La réaction du régime a été assez surprenante. Erdogan a accepté la défaite, du moins il ne l’a pas caché. Il s’est exprimé en annonçant qu’il s’agissait d’un tournant pour son parti, qu’il lui fallait accepter les critiques et qu’il ne contesterait pas les résultats, ce qui est assez étonnant.

Quelles sont les perspectives en Turquie suite à ces élections ? En particulier, vois-tu des implications sur la scène internationale, où la Turquie joue un rôle croissant ces dernières années ?

La situation internationale à court et moyen terme ne va pas changer grand-chose. Erdogan va notamment se rendre début mai à la Maison Blanche pour rencontrer Joe Biden. Il a développé avec les Etats-Unis des liens de conciliation, en acceptant l’entrée dans l’OTAN de la Suède et de la Finlande, etc… Mais cela reste des élections municipales donc il ne va pas y avoir de grand changement et Erdogan va rester maître du pays pour le moment.

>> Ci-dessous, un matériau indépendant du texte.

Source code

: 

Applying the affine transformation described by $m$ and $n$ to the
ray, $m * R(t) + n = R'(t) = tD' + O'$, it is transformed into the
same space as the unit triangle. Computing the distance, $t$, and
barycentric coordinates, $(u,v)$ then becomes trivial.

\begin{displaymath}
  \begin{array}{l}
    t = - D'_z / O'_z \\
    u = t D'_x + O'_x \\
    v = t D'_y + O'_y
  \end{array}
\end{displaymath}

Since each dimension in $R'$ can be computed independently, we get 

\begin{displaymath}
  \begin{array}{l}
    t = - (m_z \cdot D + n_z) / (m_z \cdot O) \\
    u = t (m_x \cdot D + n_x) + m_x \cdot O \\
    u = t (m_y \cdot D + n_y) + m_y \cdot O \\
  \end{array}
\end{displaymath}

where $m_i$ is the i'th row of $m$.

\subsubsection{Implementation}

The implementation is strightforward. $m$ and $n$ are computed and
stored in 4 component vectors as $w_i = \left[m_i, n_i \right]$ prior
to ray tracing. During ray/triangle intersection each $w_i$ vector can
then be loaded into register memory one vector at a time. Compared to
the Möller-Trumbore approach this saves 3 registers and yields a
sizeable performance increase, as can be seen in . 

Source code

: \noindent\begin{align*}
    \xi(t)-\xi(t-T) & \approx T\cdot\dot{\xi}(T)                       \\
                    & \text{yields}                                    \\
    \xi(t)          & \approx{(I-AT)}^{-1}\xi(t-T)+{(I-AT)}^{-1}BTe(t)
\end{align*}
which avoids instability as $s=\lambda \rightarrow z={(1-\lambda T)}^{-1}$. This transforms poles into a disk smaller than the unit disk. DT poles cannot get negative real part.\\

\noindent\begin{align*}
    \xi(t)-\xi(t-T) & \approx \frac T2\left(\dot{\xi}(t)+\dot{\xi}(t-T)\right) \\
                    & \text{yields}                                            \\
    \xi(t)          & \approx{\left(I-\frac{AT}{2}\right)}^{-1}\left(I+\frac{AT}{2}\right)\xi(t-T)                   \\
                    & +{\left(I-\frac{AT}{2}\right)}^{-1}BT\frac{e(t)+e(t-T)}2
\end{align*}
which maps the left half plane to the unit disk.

Il n’est pas possible pour les maires et élus municipaux de vraiment empêcher la politique du gouvernement, et l’inverse n’est pas tout à fait vrai.

En ce qui concerne les prochaines élections présidentielles, il faut voir comment l’opposition grâce à ses nouveaux financements utilise ses possibilités de propagande électorale, de possibilité d’embaucher des militants du parti et de mieux structurer le mouvement CHP, pour peut-être prendre le pouvoir. Mais tout cela reste encore difficile à prédire.

Ce qu’il faudra suivre de près, pour les suites, sont les futures mobilisations. Au lendemain des élections, le parti d’ Erdogan a continué ses habitudes en destituant le maire kurde de Van, en le remplaçant par le candidat de l’AKP. Une pratique courante, pour contraindre et empêcher la moindre forme de démocratique pour le peuple kurde. Mais, cette destitution a entraîné une forte mobilisation sous forme de révolte pendant plus de 48h, jusqu’à faire reculer la commission électorale et le candidat AKP.